Além deste auditório há um segundo, que é menos bafejado pela tecnologia e não causa sobressaltos. O resto, dentro da Casa, para lá do administrativo indispensável, são aproveitamentos acessórios, que terão o seu papel: câmaras de trabalho e ensaio dos artistas, cafetaria e restaurante, um atelier de criação musical infantil computorizada, um outro de workshops juvenis, e um espaço de baby-sitting, com acesso auditivo opcional aos espectáculos.
Por ser uma cidade que desempenha, no todo do país, uma função maior, o Porto precisava duma Casa da Música. E o meteoro realmente embasbaca. Mas tem o seu senão. A um lado, quando quiserem voltar à Traviata, ou aguardam os portuenses a saída dos leões e voltam ao Coliseu, ou mandam o chauffeur rumar a outras paragens. À Galiza, por exemplo. Porque a Casa da Música é um concert-hall, uma Philharmonie de gente rica. E o conceito não prevê fosso de orquestra, nem os equipamentos exigidos por recitais operáticos. Tudo isso requeria uma Casa diferente.

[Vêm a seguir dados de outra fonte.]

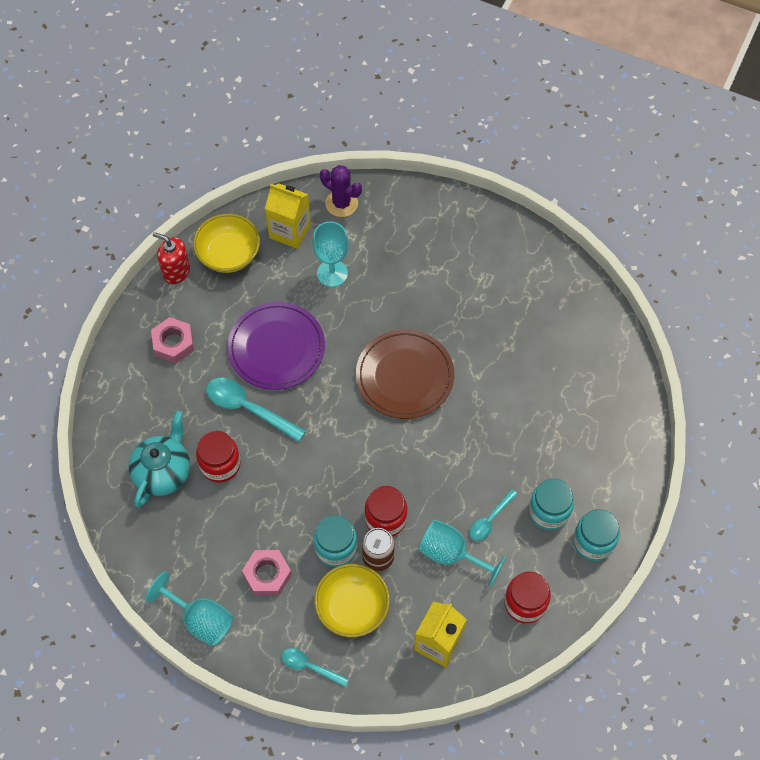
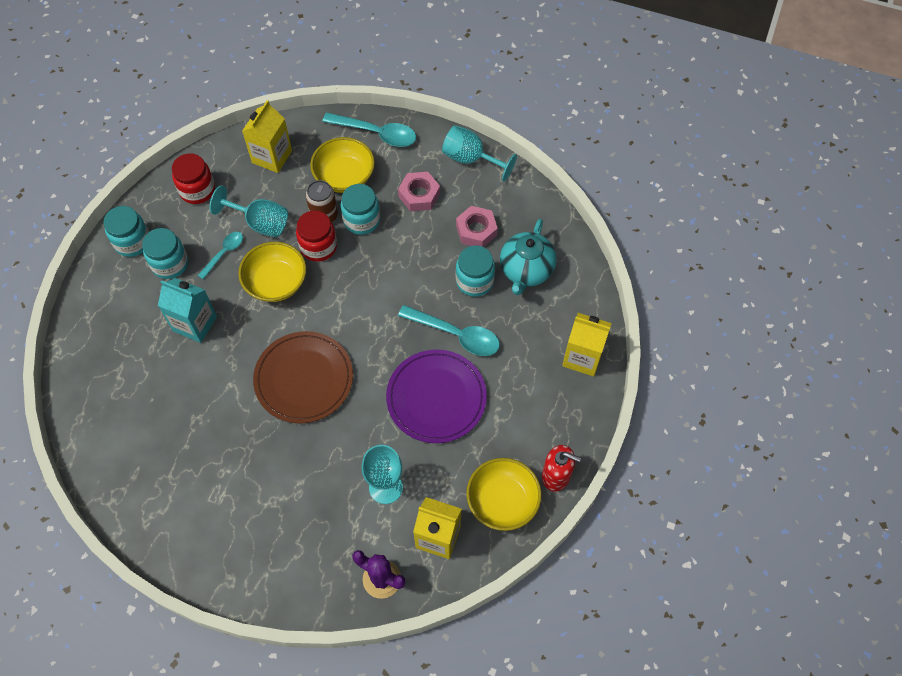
camera: 175 degrees right, 0 degrees up
(126, 375) = (582, 357): none -> yellow carton
(173, 343) = (542, 394): pink nut -> pink nut (476, 230)
(220, 464) = (474, 281): red jar -> turquoise jar
(310, 666) = (376, 133): turquoise spoon -> turquoise spoon, size x1.69
(432, 480) = (276, 282): none -> yellow bowl
(517, 441) = (195, 323): none -> turquoise carton

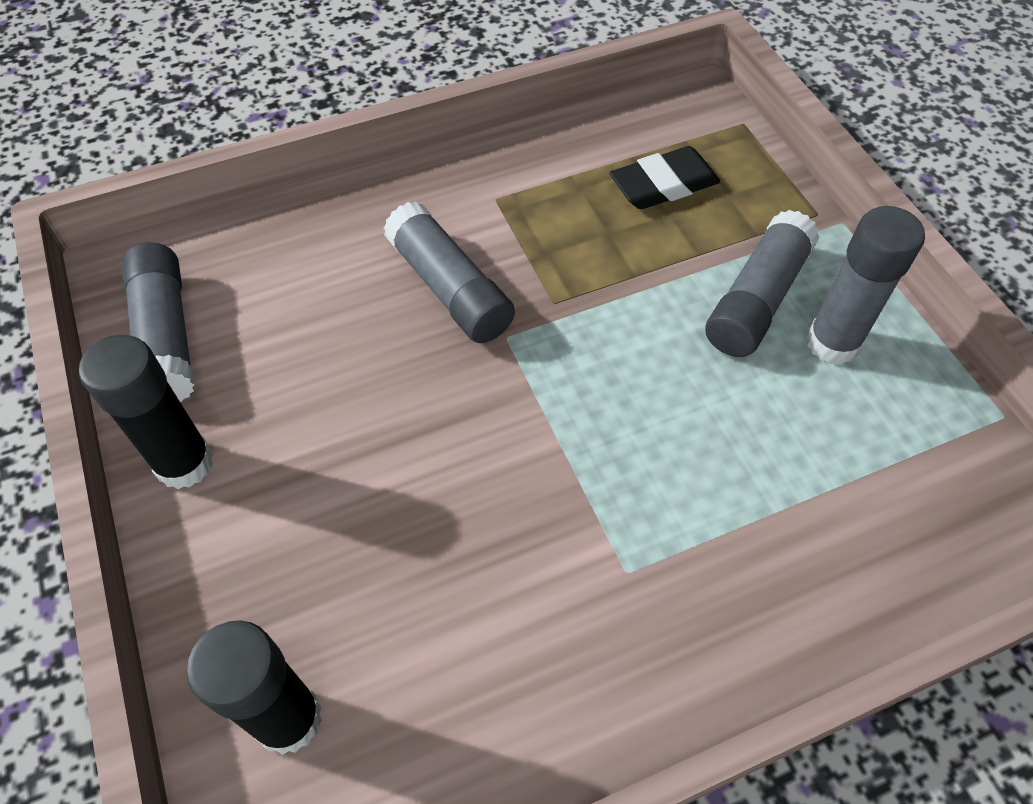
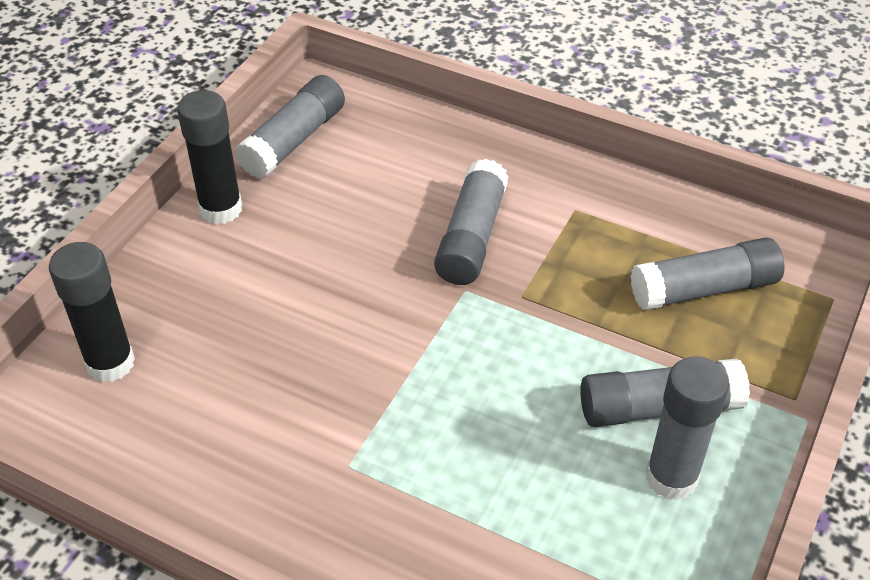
camera: 50 degrees right, 10 degrees down
(663, 184) = (704, 289): black eraser -> grey glue stick

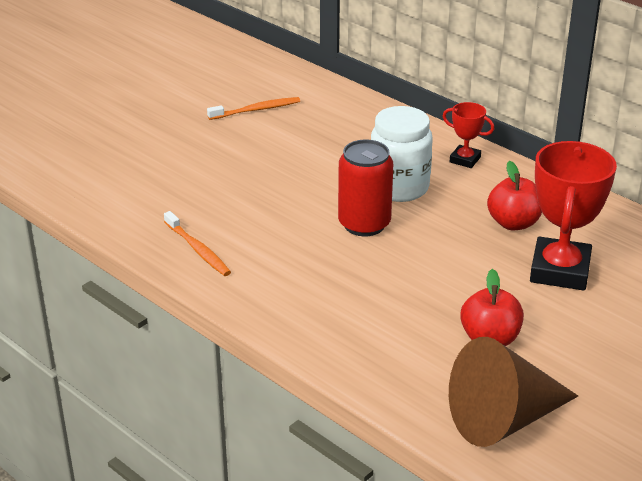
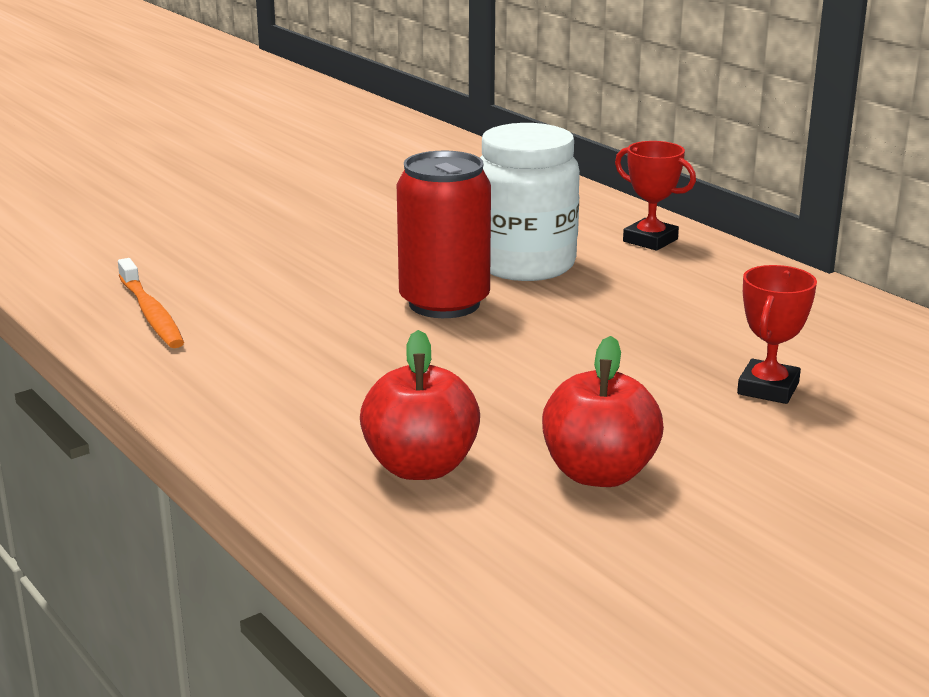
camera: 10 degrees right, 10 degrees down
(257, 110) = (346, 168): orange toothbrush -> none
(503, 419) = (576, 602): brown cone -> none
(513, 223) = (704, 321): red apple -> red apple (420, 467)
(560, 270) = (768, 388): red trophy -> red trophy, size x0.50

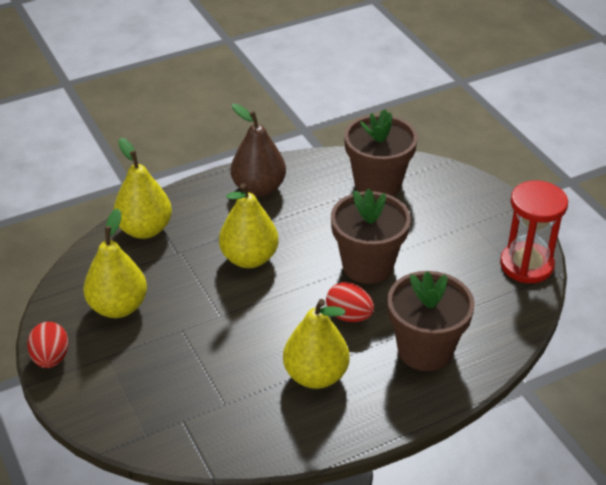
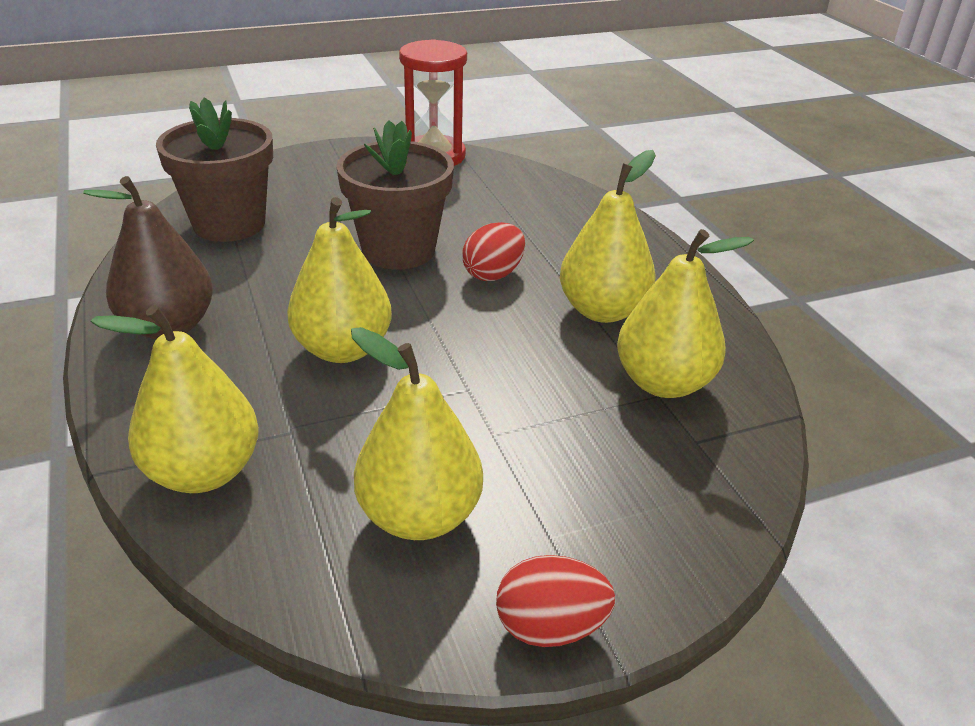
camera: 85 degrees left, 5 degrees down
(237, 406) = (663, 383): none -> yellow pear
(425, 350) = (561, 230): brown flower pot -> none

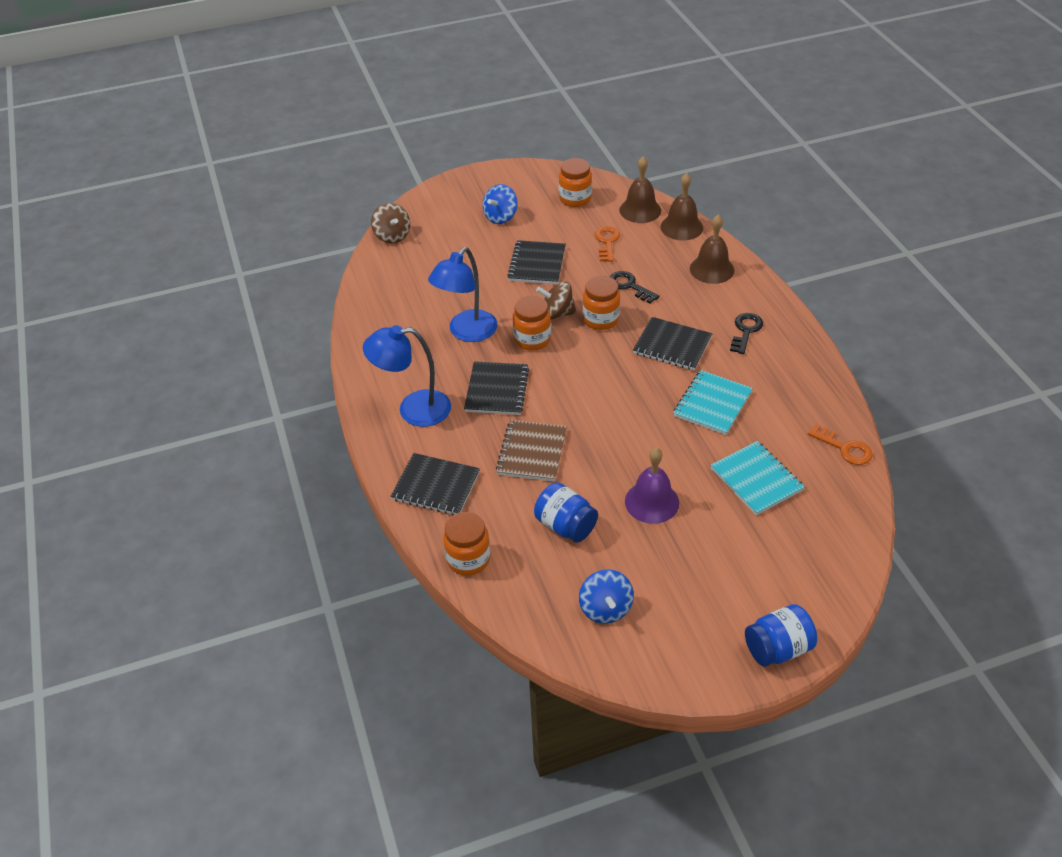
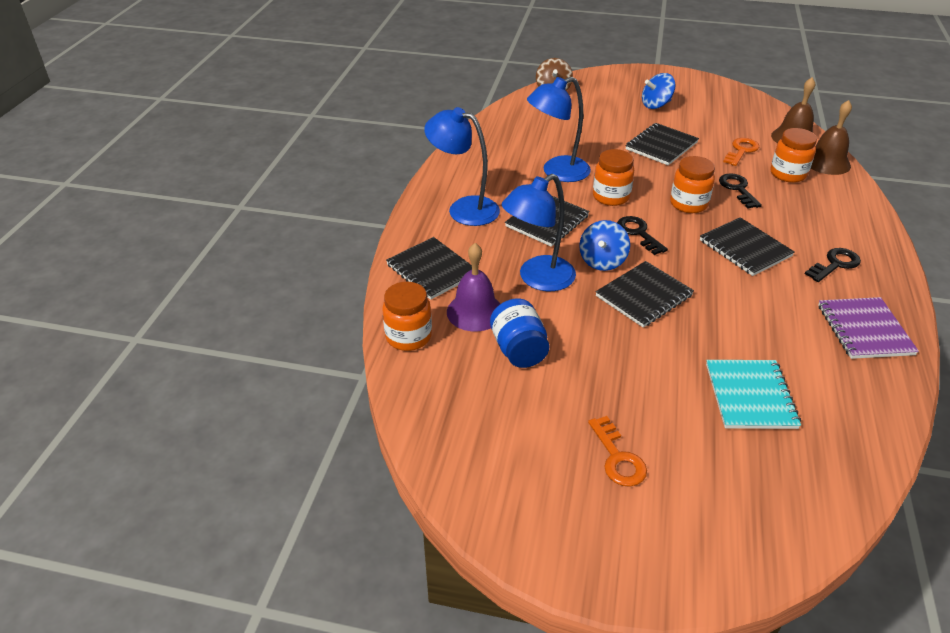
camera: 30 degrees right, 5 degrees down
(532, 452) = (538, 279): brown notebook -> blue lamp
(557, 314) = (650, 186): brown spinning top -> none
(575, 199) = (735, 112): orange jar -> orange jar (788, 174)
(581, 368) = (638, 233): none -> black key
(605, 608) = (497, 437): blue spinning top -> blue spinning top (602, 261)
(626, 428) = (644, 296): none -> black notebook
(652, 502) = (620, 367): purple bell -> purple bell (475, 312)
(711, 269) = (834, 203): brown bell -> none
(712, 404) = (751, 311): turquoise notebook -> none
(777, 648) = (652, 571): blue jar -> none
(798, 383) = (864, 330): none -> purple notebook
(844, 448) = (879, 411): orange key -> orange key (618, 457)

Embora a meio caminho, não perderam tudo os portuenses. Já podem assistir à 9.ª de Beethoven sem pedir contenção à vizinhança. Porém, à fortuna que se enterrou ali, merecia esta cidade melhor sorte.
Como hoje, e é um exemplo. Desta última cadeira até ao palco, vão uns bons quarenta metros. Ao longe o alemão Andreas Scholl, com a graciosidade de um Vulcano, executa árias de Haendel. Tirou o avental de forjador para vir ao palco, mas a voz de contratenor ainda é a de um deus. Ao lado dele o escasso grupo de câmara dilui-se na distância, a harpa agita-se contra a imensidão, um alaúde esbraceja, o cravo não alcança metade deste firmamento.
Vê-se que um espectáculo assim não foi criado para tamanhas dimensões, e que uma Philharmonie é outra coisa. Mas não falta gente aí, de olhos em bico, por causa do meteoro. Eu comungo desse contentamento, na suspeita de que não temos remissão.